━━━━━ PROVIDED ENTRIES

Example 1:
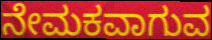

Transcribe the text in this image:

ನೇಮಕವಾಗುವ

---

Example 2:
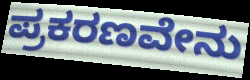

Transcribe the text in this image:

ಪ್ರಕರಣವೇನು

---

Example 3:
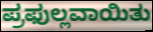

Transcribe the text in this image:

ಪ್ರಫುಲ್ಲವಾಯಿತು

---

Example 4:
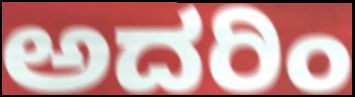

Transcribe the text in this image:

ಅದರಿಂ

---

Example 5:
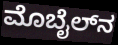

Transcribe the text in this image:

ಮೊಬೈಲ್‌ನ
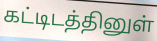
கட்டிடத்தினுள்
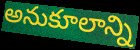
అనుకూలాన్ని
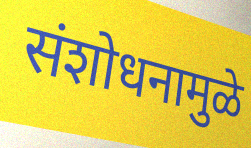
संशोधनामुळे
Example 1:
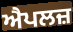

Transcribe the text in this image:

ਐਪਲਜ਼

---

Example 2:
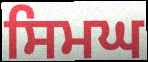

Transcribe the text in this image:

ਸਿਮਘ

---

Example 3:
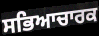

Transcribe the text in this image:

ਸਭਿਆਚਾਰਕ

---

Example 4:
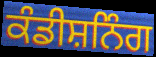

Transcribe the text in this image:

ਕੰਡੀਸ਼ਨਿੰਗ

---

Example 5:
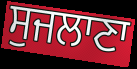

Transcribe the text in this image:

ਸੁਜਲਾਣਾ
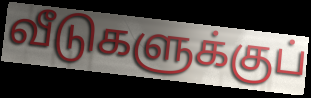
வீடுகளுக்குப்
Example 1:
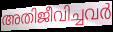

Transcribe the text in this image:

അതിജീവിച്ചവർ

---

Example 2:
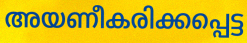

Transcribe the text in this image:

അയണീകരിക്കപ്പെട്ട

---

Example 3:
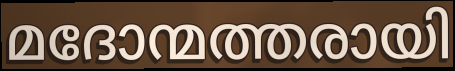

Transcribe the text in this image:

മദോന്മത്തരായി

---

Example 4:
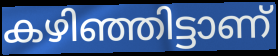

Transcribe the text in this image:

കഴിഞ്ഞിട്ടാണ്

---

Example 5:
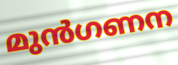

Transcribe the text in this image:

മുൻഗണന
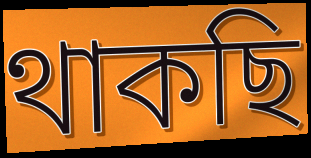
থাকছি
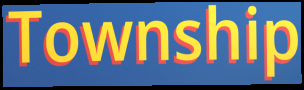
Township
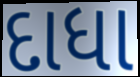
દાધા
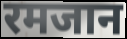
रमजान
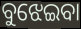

━━━━━━━━━━

- **THE PROBLEM**: Pictures must not appear in the copy, and every record must be restated word for word.

- **ANSWER SPACE**:
Example 1:

Transcribe the text in this image:

ನೇಮಕವಾಗುವ

---

Example 2:

Transcribe the text in this image:

ಪ್ರಕರಣವೇನು

---

Example 3:

Transcribe the text in this image:

ಪ್ರಫುಲ್ಲವಾಯಿತು

---

Example 4:

Transcribe the text in this image:

ಅದರಿಂ

---

Example 5:

Transcribe the text in this image:

ಮೊಬೈಲ್‌ನ
கட்டிடத்தினுள்
అనుకూలాన్ని
संशोधनामुळे
Example 1:

Transcribe the text in this image:

ਐਪਲਜ਼

---

Example 2:

Transcribe the text in this image:

ਸਿਮਘ

---

Example 3:

Transcribe the text in this image:

ਸਭਿਆਚਾਰਕ

---

Example 4:

Transcribe the text in this image:

ਕੰਡੀਸ਼ਨਿੰਗ

---

Example 5:

Transcribe the text in this image:

ਸੁਜਲਾਣਾ
வீடுகளுக்குப்
Example 1:

Transcribe the text in this image:

അതിജീവിച്ചവർ

---

Example 2:

Transcribe the text in this image:

അയണീകരിക്കപ്പെട്ട

---

Example 3:

Transcribe the text in this image:

മദോന്മത്തരായി

---

Example 4:

Transcribe the text in this image:

കഴിഞ്ഞിട്ടാണ്

---

Example 5:

Transcribe the text in this image:

മുൻഗണന
থাকছি
Township
દાધા
रमजान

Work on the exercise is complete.